Themis Essay 5307 Flashcards
Although shareholders in a corporation are generally not liable for the debts of a corporation, shareholders in a Virginia corporation are
free to enter into agreements that alter the way a corporation is managed, even though the agreement may be inconsistent with statutory provisions.
A corporate agreement must be set forth or referenced either
(i) in the articles or corporate bylaws and approved by all persons who are shareholders at the time of the agreement, or (ii) in a written agreement that is signed by all persons who are shareholders at the time of the agreement and that is made known to the operation.
The employees of a professional corporation are not shielded from
liability arising out of their own malpractice.
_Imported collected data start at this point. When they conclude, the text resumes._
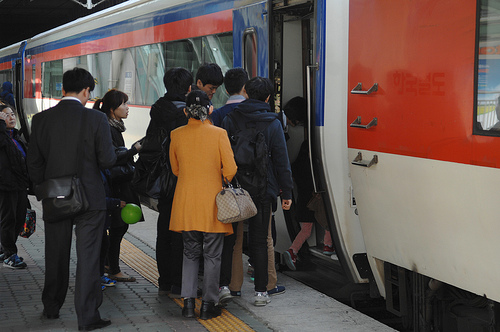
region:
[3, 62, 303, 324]
People are standing on a gray platform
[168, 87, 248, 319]
Woman with orange coat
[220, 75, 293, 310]
Man with a black backpack.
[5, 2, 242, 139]
Red and blue stripes on train.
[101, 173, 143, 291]
Child with a green ball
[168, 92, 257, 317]
Woman with a purse on her arm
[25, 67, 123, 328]
Man with black bag on back.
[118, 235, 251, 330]
A yellow stripe on platform.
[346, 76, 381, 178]
Metal hooks on side of train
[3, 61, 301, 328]
People waiting to board train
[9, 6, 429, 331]
group of people getting on a train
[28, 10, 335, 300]
a group of people standing on a sidewalk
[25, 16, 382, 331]
group of people on sidewalk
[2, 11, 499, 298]
a train at the station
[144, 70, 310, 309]
a women wearing a yellow jacket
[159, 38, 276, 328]
a woman holding a purse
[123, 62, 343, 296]
a woman holding a bag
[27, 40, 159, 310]
a man with a bag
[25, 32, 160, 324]
a man in a suit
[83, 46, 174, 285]
a woman with a ponytail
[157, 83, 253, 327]
person waiting to get on the train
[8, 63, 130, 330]
person waiting to get on the train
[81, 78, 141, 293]
person waiting to get on the train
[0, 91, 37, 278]
person waiting to get on the train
Employees of a professional corporation are shielded against
vicarious liability for malpractice committed by other professionals in the professional corporation.
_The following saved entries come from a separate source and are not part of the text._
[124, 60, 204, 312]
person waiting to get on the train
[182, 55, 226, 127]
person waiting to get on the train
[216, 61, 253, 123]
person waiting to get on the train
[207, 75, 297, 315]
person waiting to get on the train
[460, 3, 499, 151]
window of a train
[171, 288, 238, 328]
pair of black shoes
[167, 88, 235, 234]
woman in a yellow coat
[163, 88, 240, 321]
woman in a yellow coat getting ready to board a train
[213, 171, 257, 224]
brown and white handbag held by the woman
Piercing the corporate veil, which holds an employee personally liable for the corporation’s obligations, is
usually only warranted in extraordinary circumstances.
After a corporation has issued stock, a voluntary dissolution can occur when board of directors adopts a proposal for dissolution and
(i) two-thirds of the outstanding shares approves, or (ii) when all shares consent to the dissolution, even without approval of the board.
A shareholder can seek the involuntary dissolution of a corporation if
the acts of the board of directors or those in control of the corporation are illegal, oppressive, or fraudulent.
Upon corporate termination, the property of the corporation passes
automatically to its directors as trustees in liquidation.
In a corporate termination, the corporate directors
(i) discharge the liabilities and obligations, and (ii) distribute the remainder of the corporation’s assets among its shareholders according to their respective rights and interests.